Jaime may not ever say “I want to atone for my crimes” … he doesn’t have to. His actions say that. When he’s writing in the White Book, it’s obvious that he’s not the man he always dreamed he’d be, it’s obvious that his life didn’t go the way he wanted it to. It’s obvious that he does want to set things right.
And for what it’s worth, he does admit to feeling shame for what he’s done. He tells Cersei that he’s not ashamed of loving her, only of the things he did because of that love. That includes, more than anything, I would think, pushing Bran out the window. He doesn’t have to spend a million chapters bemoaning this shit. That’s not who he is. But he DOES feel guilt for it. And to say he doesn’t want to suffer to make up for anything — well, again, you don’t have to WANT it for it to happen. Jaime lost his sword hand. It was his entire identity. And losing it fundamentally changed him, whether he wanted it to or not. He doesn’t see the world the same way as he did before that happened.
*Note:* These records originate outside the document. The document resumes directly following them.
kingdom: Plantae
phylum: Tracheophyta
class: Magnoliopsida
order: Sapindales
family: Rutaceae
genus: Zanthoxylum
I don’t think redemption is a dirty word. I don’t think it’s a bad thing. I don’t think it automatically means you’re a fucking white hat who never does anything wrong. But he’s clearly not happy with the status quo, or where his life has ended up. I don’t think Jaime is Azor Ahai reborn or anything, god no (though that would be some hilarious trolling on GRRM’s part oh god). To me, redemption simply means being dissatisfied with where you’ve ended up and wanting to do BETTER. I don’t think anyone can argue that Jaime is at that point, whether he realizes it or not (and I don’t think that he actually DOES). But why else would he have given Brienne Oathkeeper and sent her to find Sansa — whom he even SAYS is his last chance for honor?
I don’t expect everyone to agree with me. I don’t CARE if you don’t. This is what makes Jaime such a fascinating character, because there are so many ways to read this character, so many different takes on who he is. I see some people say he’s a villain, some people say he’s neither good nor evil, and some people (like me), who think he IS a good man, with about a million shades of grey making up who he is. None of these interpretations are wrong. Jaime is complex. That’s why we love him (or love to hate him).
I mean, he says it himself. There are no men like him. There’s only him.